L’Operazione
Unthinkable, concepita nel 1945 da Winston Churchill, nacque in un
momento in cui la Seconda guerra mondiale non era ancora del tutto
conclusa, ma già si delineava un nuovo equilibrio globale.
Churchill, che aveva guidato la Gran Bretagna nella resistenza contro
Hitler, temeva che il collasso della Germania lasciasse l’Europa
esposta a un’altra egemonia: quella dell’Unione Sovietica.
L’Armata Rossa, forte di milioni di uomini e di un avanzamento
impressionante verso Ovest, controllava ormai Polonia, Stati baltici
e gran parte dell’Europa orientale. Per Churchill, che aveva sempre
diffidato delle intenzioni di Stalin, la rapida imposizione di regimi
filocomunisti in quei Paesi era un segnale inequivocabile. Il suo
timore era che il continente, appena salvato dal nazismo, potesse
cadere sotto un’altra forma di autoritarismo. Ecco perché chiese
ai capi di Stato Maggiore un’analisi “impensabile”: valutare
un’eventuale offensiva occidentale per impedire che l’Europa
venisse dominata da una sola potenza.
A distanza di quasi ottant’anni, quei documenti sembrano parlare
a un continente nuovamente attraversato da tensioni profonde. Il
conflitto russo-ucraino ha riportato la guerra convenzionale nel
cuore dell’Europa, rimettendo in discussione l’ordine di
sicurezza costruito dopo il 1991. L’invasione dell’Ucraina non è
soltanto un’aggressione territoriale: è un messaggio politico
rivolto all’intero continente, un tentativo di ridefinire le sfere
di influenza in un mondo segnato da equilibri instabili. Le
recentissime dichiarazioni di Vladimir Putin, che ha accusato
l’Europa di essere “un vassallo degli Stati Uniti” e di
“alimentare l’escalation militare”, riportano alla luce una
retorica che sembrava sepolta insieme alle rovine della Guerra
Fredda, ma che oggi torna a risuonare con inquietante attualità.
In questo contesto, attualizzare l’Operazione Unthinkable
significa interrogarsi su come l’Europa possa evitare di diventare
di nuovo il terreno di scontro fra potenze. Allora come oggi, la
domanda di fondo è la stessa: il continente può difendere
la propria sicurezza senza farsi trascinare verso uno scontro
diretto? Può farlo mantenendo autonomia politica, capacità
militare e una reale visione strategica, in un mondo in cui la guerra
è tornata a essere uno strumento esplicito di politica estera?
Il parallelo non va forzato: nessuno in Occidente immagina oggi
un’offensiva contro la Russia, come invece Churchill si trovò a
valutare nel 1945. Ma ciò che ritorna è il quadro geopolitico: una
potenza nucleare che utilizza la minaccia militare come leva
politica, una guerra alle porte dell’Unione e un ordine
internazionale che fatica a reggere l’urto delle trasformazioni
globali. In questo scenario, l’Europa appare spesso divisa,
esitante, ancora alla ricerca di una propria identità strategica.

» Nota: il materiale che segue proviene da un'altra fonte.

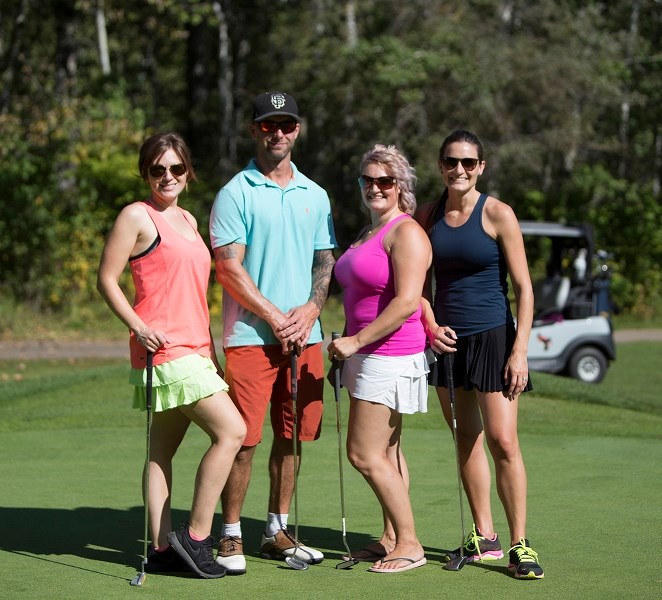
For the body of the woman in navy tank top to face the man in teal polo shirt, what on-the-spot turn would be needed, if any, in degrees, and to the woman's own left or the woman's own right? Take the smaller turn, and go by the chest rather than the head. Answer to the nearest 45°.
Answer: approximately 90° to the woman's own right

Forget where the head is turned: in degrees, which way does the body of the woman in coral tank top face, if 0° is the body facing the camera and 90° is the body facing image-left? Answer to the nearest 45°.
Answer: approximately 315°

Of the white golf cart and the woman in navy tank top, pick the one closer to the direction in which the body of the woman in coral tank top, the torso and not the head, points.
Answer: the woman in navy tank top

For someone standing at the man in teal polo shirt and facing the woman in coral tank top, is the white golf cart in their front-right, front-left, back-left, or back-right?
back-right

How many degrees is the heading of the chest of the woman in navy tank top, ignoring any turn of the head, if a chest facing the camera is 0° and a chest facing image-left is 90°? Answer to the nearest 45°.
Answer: approximately 0°
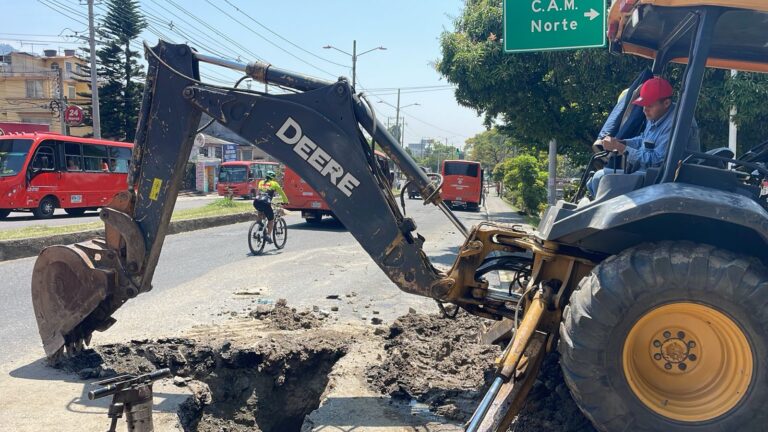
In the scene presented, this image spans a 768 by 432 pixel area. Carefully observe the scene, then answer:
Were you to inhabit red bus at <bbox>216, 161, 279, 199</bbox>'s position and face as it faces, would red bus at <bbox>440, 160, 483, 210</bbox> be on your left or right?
on your left

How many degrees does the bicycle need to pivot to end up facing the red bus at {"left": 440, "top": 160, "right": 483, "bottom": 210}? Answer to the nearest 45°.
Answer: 0° — it already faces it

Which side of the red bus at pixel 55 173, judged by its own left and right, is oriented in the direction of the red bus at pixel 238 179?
back

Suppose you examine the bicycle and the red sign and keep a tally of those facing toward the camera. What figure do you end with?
1

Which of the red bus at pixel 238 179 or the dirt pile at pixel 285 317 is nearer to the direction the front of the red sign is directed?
the dirt pile

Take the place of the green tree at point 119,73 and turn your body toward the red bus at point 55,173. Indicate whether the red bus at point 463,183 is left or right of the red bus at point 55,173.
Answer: left

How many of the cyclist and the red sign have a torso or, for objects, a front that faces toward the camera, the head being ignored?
1

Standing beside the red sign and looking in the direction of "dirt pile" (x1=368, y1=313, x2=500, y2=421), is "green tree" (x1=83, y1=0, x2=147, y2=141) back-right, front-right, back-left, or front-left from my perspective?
back-left

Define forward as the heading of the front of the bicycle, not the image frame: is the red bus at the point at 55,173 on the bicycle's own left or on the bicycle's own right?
on the bicycle's own left
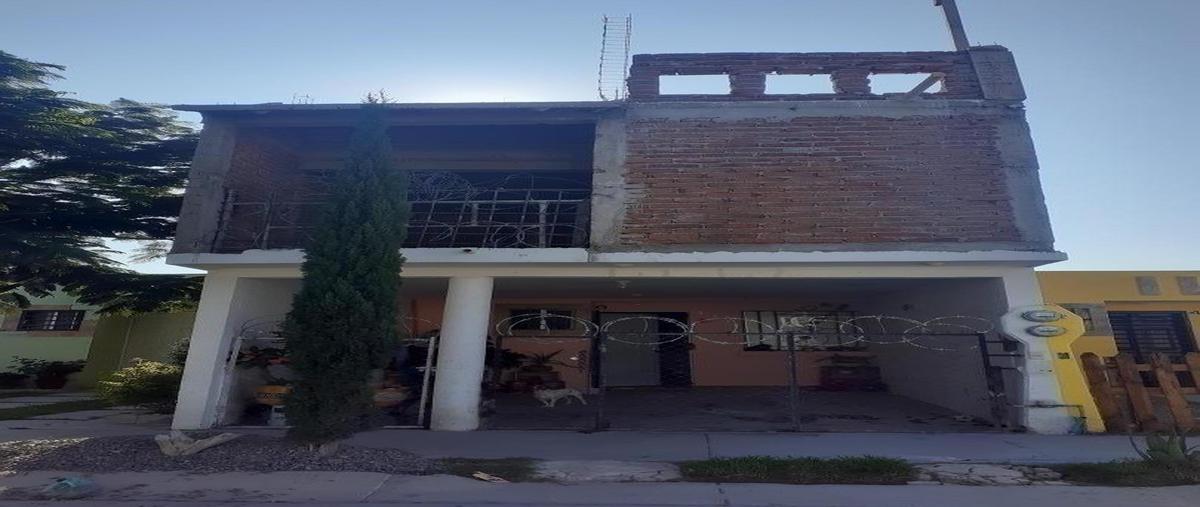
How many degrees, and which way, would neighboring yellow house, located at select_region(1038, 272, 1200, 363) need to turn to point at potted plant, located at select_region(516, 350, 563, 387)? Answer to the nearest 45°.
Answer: approximately 45° to its right

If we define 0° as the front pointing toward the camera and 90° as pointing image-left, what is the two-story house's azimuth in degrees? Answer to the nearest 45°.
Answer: approximately 0°

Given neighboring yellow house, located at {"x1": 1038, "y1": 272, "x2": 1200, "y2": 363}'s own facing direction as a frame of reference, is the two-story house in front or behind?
in front

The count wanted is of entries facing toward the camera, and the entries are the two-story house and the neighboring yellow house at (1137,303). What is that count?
2

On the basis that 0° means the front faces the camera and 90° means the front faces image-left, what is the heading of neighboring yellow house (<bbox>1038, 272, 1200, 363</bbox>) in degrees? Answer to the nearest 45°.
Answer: approximately 0°

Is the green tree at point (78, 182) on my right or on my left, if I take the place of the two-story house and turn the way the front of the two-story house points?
on my right
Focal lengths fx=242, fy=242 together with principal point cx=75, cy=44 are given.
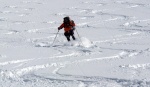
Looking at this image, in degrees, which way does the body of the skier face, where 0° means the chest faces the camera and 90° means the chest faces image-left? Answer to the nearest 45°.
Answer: approximately 45°

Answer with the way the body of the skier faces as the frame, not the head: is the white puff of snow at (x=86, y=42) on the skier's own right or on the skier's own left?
on the skier's own left
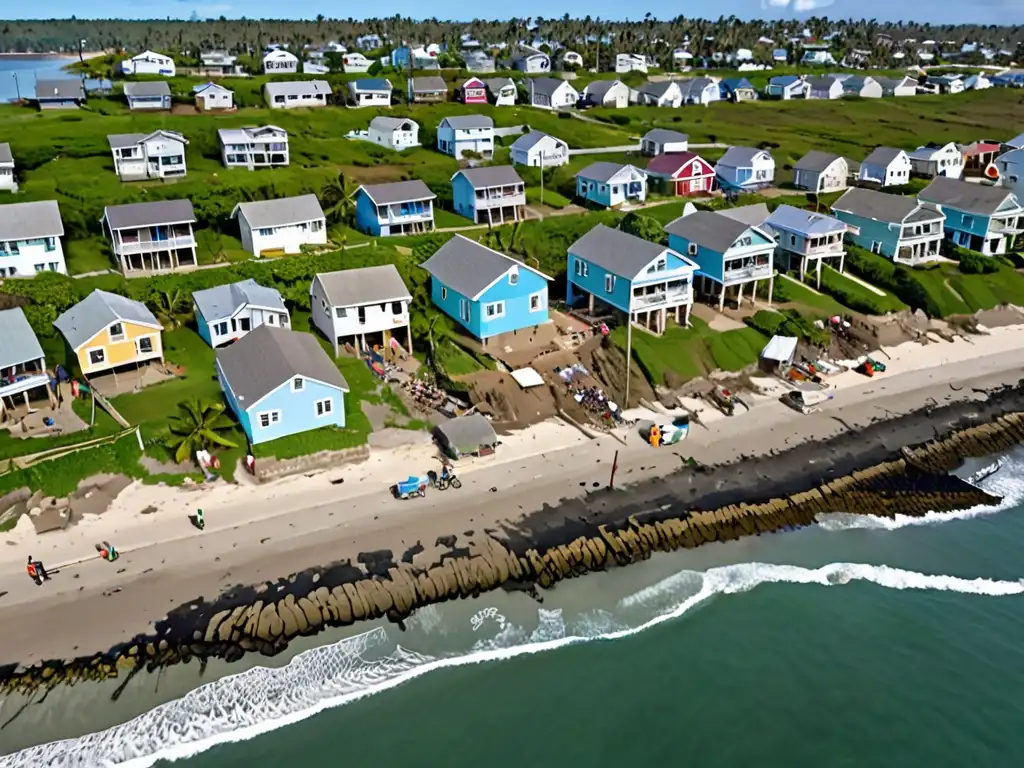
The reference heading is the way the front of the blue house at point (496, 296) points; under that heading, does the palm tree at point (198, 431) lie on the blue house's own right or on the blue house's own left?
on the blue house's own right

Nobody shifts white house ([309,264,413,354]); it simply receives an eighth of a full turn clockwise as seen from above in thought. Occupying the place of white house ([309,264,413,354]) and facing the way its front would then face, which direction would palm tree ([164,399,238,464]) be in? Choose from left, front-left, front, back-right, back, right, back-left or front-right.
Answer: front

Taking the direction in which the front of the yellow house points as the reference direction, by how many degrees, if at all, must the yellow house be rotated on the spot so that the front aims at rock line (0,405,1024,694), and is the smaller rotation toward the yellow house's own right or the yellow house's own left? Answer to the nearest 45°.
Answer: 0° — it already faces it

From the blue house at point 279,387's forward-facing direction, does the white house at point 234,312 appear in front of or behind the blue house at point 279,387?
behind

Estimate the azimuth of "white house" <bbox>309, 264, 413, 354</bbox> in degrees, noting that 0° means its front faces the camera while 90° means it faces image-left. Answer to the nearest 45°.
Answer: approximately 0°

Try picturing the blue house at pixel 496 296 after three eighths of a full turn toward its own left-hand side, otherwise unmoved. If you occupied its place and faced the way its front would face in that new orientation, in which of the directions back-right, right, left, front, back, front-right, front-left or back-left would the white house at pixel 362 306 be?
left

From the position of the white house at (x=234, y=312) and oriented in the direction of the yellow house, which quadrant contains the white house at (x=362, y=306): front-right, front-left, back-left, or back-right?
back-left

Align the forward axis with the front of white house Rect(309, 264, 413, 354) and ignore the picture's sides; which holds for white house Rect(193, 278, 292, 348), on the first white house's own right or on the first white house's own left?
on the first white house's own right

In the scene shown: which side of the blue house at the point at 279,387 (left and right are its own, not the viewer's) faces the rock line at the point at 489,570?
front

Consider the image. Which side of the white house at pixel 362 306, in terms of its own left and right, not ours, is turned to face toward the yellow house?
right

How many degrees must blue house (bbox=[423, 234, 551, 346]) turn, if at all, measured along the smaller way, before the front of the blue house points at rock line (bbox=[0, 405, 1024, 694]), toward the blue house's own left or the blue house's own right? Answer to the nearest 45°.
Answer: approximately 45° to the blue house's own right
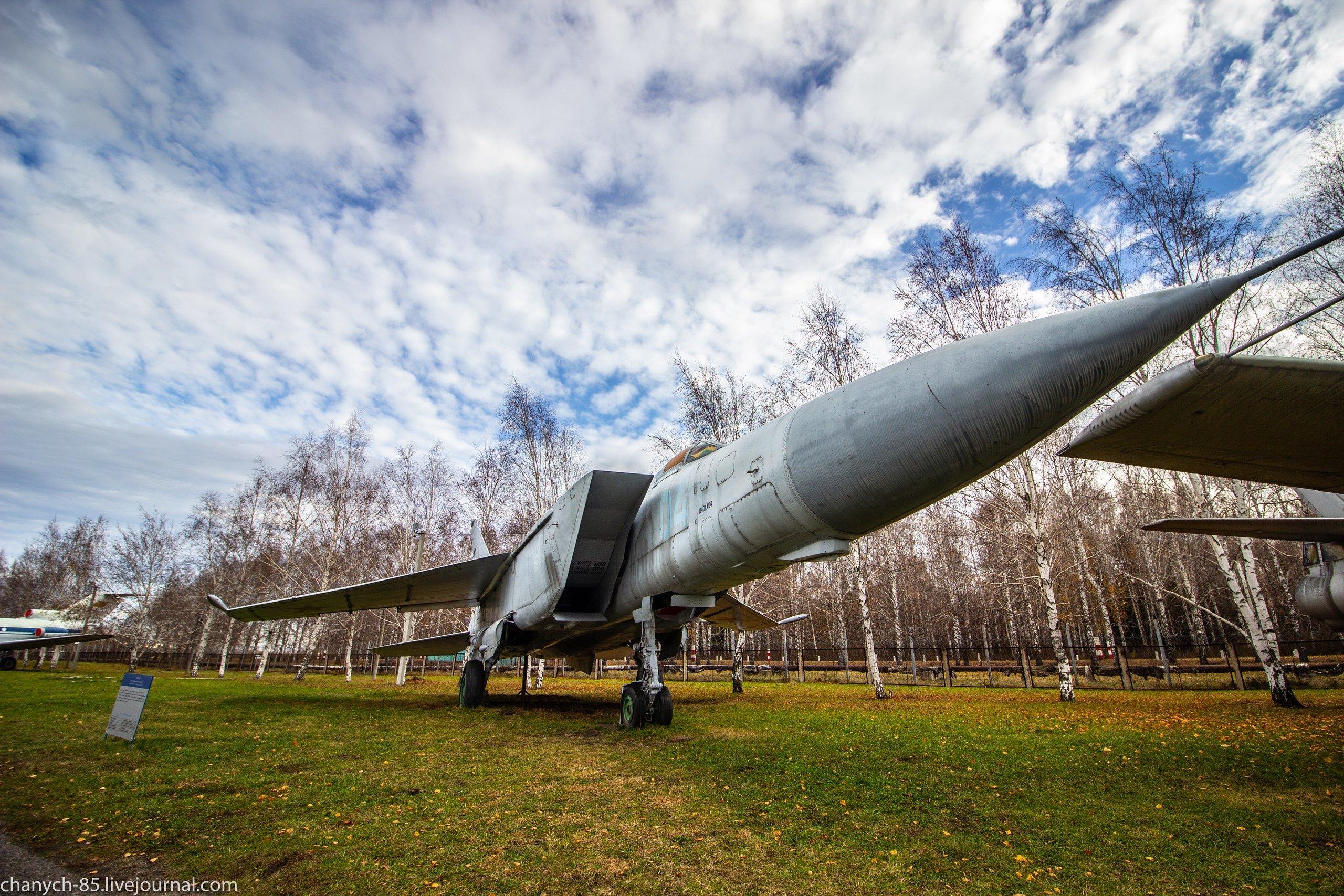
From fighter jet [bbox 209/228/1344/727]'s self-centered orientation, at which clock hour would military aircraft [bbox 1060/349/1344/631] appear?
The military aircraft is roughly at 11 o'clock from the fighter jet.

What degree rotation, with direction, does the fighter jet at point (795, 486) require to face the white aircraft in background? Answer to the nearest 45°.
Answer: approximately 180°

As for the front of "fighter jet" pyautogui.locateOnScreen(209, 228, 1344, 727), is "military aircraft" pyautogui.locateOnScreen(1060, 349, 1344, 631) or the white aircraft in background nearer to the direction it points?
the military aircraft

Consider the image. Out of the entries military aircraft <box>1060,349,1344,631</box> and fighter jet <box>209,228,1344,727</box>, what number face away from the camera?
0

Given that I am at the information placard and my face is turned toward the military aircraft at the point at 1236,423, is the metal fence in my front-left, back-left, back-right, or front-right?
front-left

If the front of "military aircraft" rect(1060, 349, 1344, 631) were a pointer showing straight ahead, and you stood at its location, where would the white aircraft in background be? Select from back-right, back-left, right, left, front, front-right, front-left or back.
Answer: back-right
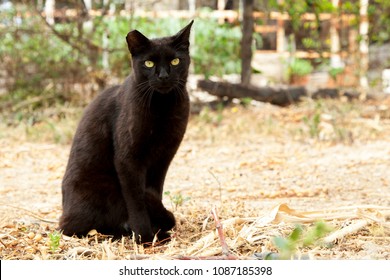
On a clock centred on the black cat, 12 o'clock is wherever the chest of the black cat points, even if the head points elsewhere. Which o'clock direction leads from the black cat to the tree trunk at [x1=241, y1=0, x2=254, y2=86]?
The tree trunk is roughly at 8 o'clock from the black cat.

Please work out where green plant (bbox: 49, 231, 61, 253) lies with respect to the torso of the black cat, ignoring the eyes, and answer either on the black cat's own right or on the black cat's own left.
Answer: on the black cat's own right

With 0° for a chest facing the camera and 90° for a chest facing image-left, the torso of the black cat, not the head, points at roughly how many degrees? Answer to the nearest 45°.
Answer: approximately 315°

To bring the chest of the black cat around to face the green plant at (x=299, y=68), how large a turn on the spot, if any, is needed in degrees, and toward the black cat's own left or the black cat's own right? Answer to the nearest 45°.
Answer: approximately 135° to the black cat's own left

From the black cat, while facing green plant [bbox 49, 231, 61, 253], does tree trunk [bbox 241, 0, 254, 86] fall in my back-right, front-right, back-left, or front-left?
back-right

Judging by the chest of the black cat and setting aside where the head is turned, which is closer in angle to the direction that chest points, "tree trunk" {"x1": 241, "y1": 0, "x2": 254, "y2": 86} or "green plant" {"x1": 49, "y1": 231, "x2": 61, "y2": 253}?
the green plant

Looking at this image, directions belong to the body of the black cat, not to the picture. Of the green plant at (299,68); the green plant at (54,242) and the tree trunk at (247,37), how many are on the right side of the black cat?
1
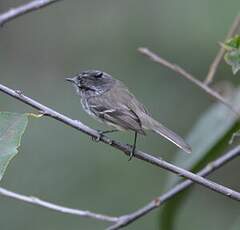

Le dichiarazioni di Putin, unite alla prosecuzione del conflitto
in Ucraina, rappresentano un monito severo: la stabilità europea non
è garantita, e la storia dimostra che le crisi ignorate o
sottovalutate possono trasformarsi in fratture irreversibili. Come
nel 1945, il continente si trova davanti a un bivio. Ma, diversamente
dal passato, la risposta non può essere “impensabile”: deve
essere lucida, unitaria e costruita sulla capacità di coniugare
sicurezza, diplomazia e autonomia strategica. Perché le scelte
compiute nei momenti di incertezza — oggi come allora —
determinano il futuro per generazioni.